Rubens entered politics in the midst of the wars of the Counter-Reformation. His native Flanders, a Spanish dependency, was then the theater of battle in a decades-long conflict between Spain and the nascent Dutch republic -- the so-called Eighty Years War. Rubens spent most of his diplomatic career working to broker an end to that seemingly intractable conflict. He was relentless in these efforts, even when the parties seemed most deeply divided. The frequency and suddenness with which political fortune could reverse itself, he thought, demanded constant vigilance and engagement. Certainly, the idea that one should not negotiate with one's enemies would have been anathema to him; the maintenance of such contacts was one of the essential principles of diplomatic practice at the time. Cardinal Richelieu, the French statesman who was one of Rubens's most persistent adversaries, devoted an entire chapter of his influential Testament Politique to the utility of continuous negotiations. "I may venture to say boldly," he wrote, "that to negotiate without ceasing, openly or secretly, in all what is absolutely necessary for the good and welfare of States."

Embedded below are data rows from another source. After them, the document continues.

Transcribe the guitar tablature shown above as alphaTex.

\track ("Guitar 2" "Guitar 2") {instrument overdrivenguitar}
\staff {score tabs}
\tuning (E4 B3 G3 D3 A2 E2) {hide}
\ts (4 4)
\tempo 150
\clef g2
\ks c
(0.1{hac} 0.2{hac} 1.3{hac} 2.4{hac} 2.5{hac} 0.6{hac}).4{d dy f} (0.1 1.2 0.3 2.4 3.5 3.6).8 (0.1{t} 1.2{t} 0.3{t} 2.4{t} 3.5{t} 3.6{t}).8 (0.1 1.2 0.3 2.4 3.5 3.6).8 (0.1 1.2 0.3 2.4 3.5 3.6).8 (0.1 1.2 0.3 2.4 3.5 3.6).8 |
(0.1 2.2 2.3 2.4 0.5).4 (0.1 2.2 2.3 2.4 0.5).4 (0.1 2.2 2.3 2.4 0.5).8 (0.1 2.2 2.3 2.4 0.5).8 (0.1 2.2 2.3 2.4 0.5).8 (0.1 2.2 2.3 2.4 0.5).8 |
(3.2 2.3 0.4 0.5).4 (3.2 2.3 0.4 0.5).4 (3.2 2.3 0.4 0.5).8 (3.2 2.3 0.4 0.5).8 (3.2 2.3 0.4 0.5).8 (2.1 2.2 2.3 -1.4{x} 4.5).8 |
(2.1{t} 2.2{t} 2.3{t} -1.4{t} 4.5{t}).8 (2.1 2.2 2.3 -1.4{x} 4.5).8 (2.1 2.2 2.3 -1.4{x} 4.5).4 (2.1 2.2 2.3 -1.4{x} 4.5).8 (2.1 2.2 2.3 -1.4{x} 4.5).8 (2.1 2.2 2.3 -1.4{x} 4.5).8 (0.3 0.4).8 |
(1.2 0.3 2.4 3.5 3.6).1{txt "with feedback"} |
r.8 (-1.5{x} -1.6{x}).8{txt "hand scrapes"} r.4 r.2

Long before the idea became a commonplace, Rubens understood that the interests of the entire international community were bound together. He understood the Europe of his day not as an assemblage of autonomous states, but as a "chain of confederations" united by the bonds of religion, geography, blood, history, and commerce. Today, that metaphor has become a physical reality. The European Union, based in the artist's Belgian homeland, seems even in its imperfections a fulfillment of his vision of a continent at peace, administered by policy makers at least theoretically accountable for their actions.

Rubens was hardly naïve about the commercial, religious, and political forces pulling against the fragile stability of international community. He was deeply skeptical of all political bodies, noting how often politicians would publicly promise one thing only to "act quite contrary" to their promises when sequestered behind closed doors. But those who ruled absolutely were even more dangerous. "Surely it would be better if these young men who govern the world today were willing to maintain friendly relations with one another instead of throwing all Christendom into unrest by their caprices," he wrote. He had little faith in alliances of convenience and saw how easily regional conflict could metastasize into global calamity. But he also knew that international bonds represented an opportunity for a pragmatic diplomat; Relationships could be leveraged and resources deployed to contain conflicts and spread peace among nations united by mutual interest. It was that vision that drew him into political affairs, and kept him engaged even when forces aligned against him. "I should like the whole world to be in peace, that we might live in a golden age instead of an age of iron," he wrote. In his art and in his diplomatic work, he gave color to that dream.

Of course there were times, and especially toward the end of his life, when the world seemed altogether resistant to his good intentions. At those moments, Rubens could rely on the stoicism that served him as a philosophical bulwark at times of difficulty. And when things became truly bad, he could always wash his hands of politics and retire to the pleasures of his studio. Which suggests one final lesson for the current president. Already, he's proven himself a titan of the bestseller lists. Perhaps now is the time to start taking notes on that novel he's always dreamed about -- a Washington roman-a-clef might be just the ticket. I'm sure he's got the material.